Tracking studies show there are predictable spots where readers often stop, such as headlines or font changes. A message that is too dense is hard to scan, which means your reader may unwittingly skip over the important parts, or once again, save the email to read later – and possibly never get back to it.
What you can do: Make it easy for your readers to get the basics in a quick scan. Not only does this enable them to easily assess the message, but if you build your email correctly, they will have absorbed some of your key messages as they scan.
Know the stop points, and use them to your advantage, including:
- Headlines & subheads
- Photos or visuals
- Bullet points
- Bold print or emphasized fonts
Make those stop points work for you, by crafting them to include key messages and important information.

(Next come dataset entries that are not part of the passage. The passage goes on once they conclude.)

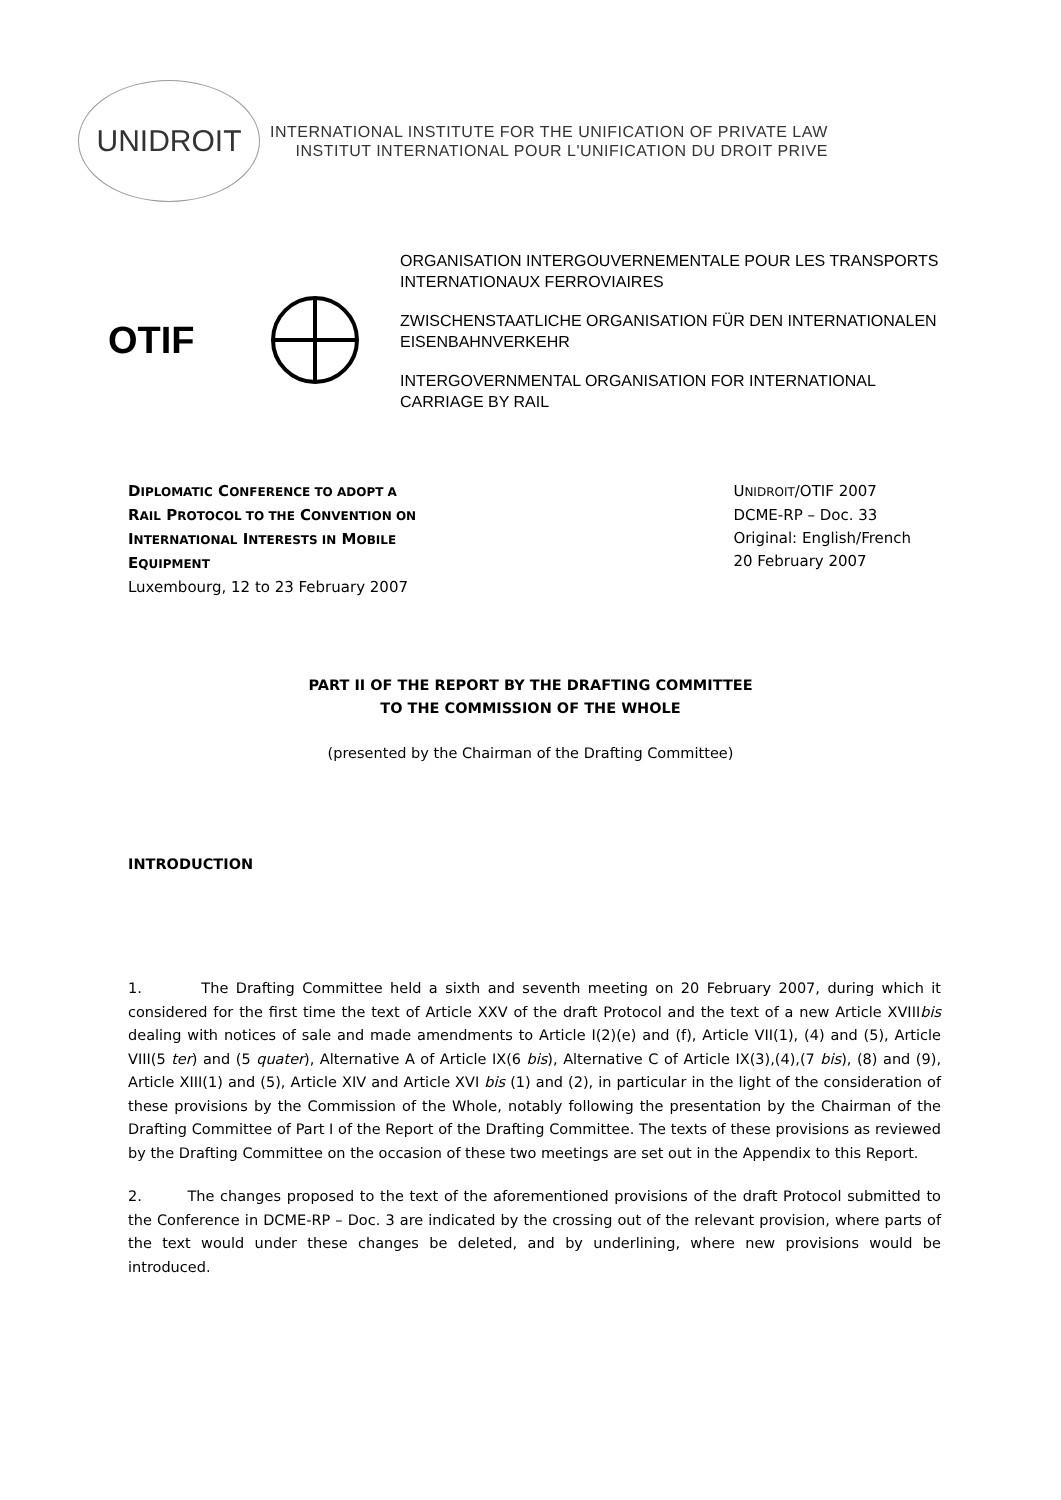UNIDROIT
INTERNATIONAL INSTITUTE FOR THE UNIFICATION OF PRIVATE LAW
INSTITUT INTERNATIONAL POUR L'UNIFICATION DU DROIT PRIVE
OTIF
ORGANISATION INTERGOUVERNEMENTALE POUR LES TRANSPORTS INTERNATIONAUX FERROVIAIRES
ZWISCHENSTAATLICHE ORGANISATION FÜR DEN INTERNATIONALEN EISENBAHNVERKEHR
INTERGOVERNMENTAL ORGANISATION FOR INTERNATIONAL CARRIAGE BY RAIL
DIPLOMATIC CONFERENCE TO ADOPT A
RAIL PROTOCOL TO THE CONVENTION ON
INTERNATIONAL INTERESTS IN MOBILE
EQUIPMENT
Luxembourg, 12 to 23 February 2007
UNIDROIT/OTIF 2007
DCME-RP – Doc. 33
Original: English/French
20 February 2007
PART II OF THE REPORT BY THE DRAFTING COMMITTEE
TO THE COMMISSION OF THE WHOLE
(presented by the Chairman of the Drafting Committee)
INTRODUCTION
1. The Drafting Committee held a sixth and seventh meeting on 20 February 2007, during which it considered for the first time the text of Article XXV of the draft Protocol and the text of a new Article XVIIIbis dealing with notices of sale and made amendments to Article I(2)(e) and (f), Article VII(1), (4) and (5), Article VIII(5 ter) and (5 quater), Alternative A of Article IX(6 bis), Alternative C of Article IX(3),(4),(7 bis), (8) and (9), Article XIII(1) and (5), Article XIV and Article XVI bis (1) and (2), in particular in the light of the consideration of these provisions by the Commission of the Whole, notably following the presentation by the Chairman of the Drafting Committee of Part I of the Report of the Drafting Committee. The texts of these provisions as reviewed by the Drafting Committee on the occasion of these two meetings are set out in the Appendix to this Report.
2. The changes proposed to the text of the aforementioned provisions of the draft Protocol submitted to the Conference in DCME-RP – Doc. 3 are indicated by the crossing out of the relevant provision, where parts of the text would under these changes be deleted, and by underlining, where new provisions would be introduced.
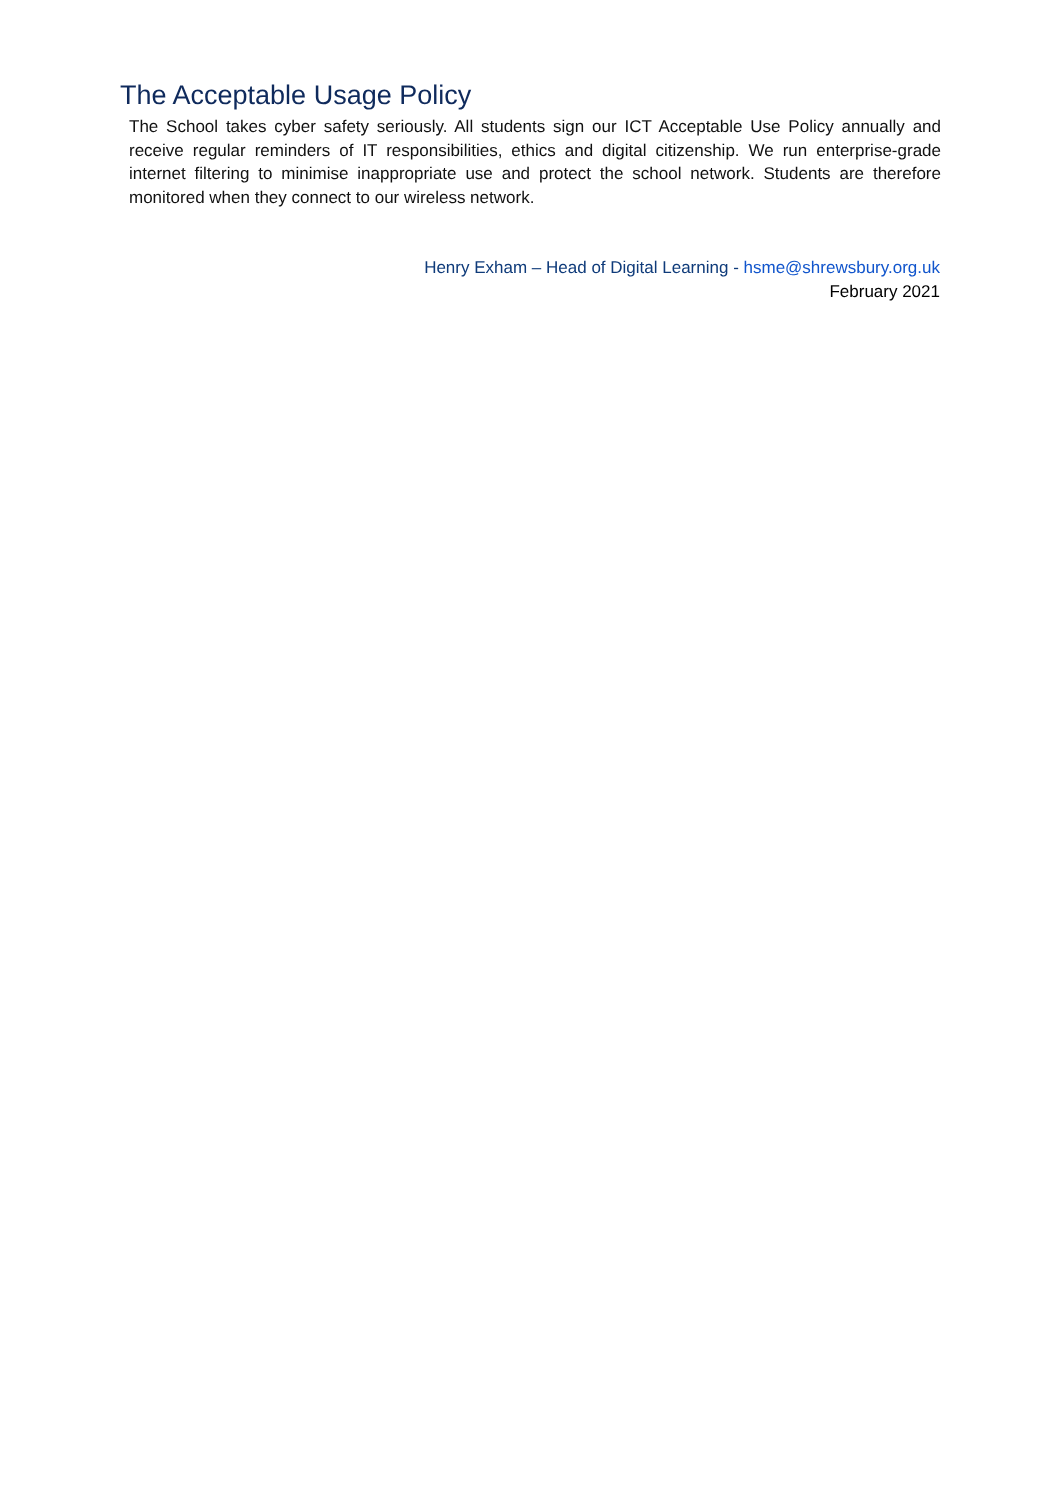The Acceptable Usage Policy
The School takes cyber safety seriously. All students sign our ICT Acceptable Use Policy annually and receive regular reminders of IT responsibilities, ethics and digital citizenship. We run enterprise-grade internet filtering to minimise inappropriate use and protect the school network. Students are therefore monitored when they connect to our wireless network.
Henry Exham – Head of Digital Learning - hsme@shrewsbury.org.uk
February 2021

Instead of a headline like “What you should know about our Business Transformation,” try “How you can help transform our business one innovation at a time.”
Then follow that with a bulleted list that supports the headline – and design each of those bullets so the reader doesn’t even have to read the entire line to get the gist. Examples:
- Innovation doesn’t have to complex; a simple change in accounting processes saved our company $5 million last year.
- We’ve made it easy for you to submit your suggestions for transformational change with our new online app, Innovation Station.
- Tell us your idea at Innovation Station anytime, anywhere, online or on your mobile device.
5. The email is not optimized for mobile. According to an April 2014 poll on My.com, nearly three quarters of U.S. internet users check their email on a mobile device. An email newsletter that is not responsive – it doesn’t flex with the device it is viewed on – will be easily ignored on a mobile device if it’s too hard to read. Plus, tiny screens make even the shorter, chunked copy look long and therefore easy to ignore.
What you can do: If you use a design template, make sure it’s responsive. If the email is just text, test it on a mobile device – or several – before you send it to your audience. Use that as an opportunity to tighten, shorten or chunk your copy even more.
Any corporate communications professional worth her salt will know better than to rely solely on email to deliver all messages and engage colleagues, but it is a tool that is not going away any time soon. Learning how to make it work harder for you – by crafting communications that make it easy for the reader to scan and absorb your messages – may increase those hard-won opens and reads, and better deliver content to your target audience.
Do you have any additional tips to increase readership of your emails?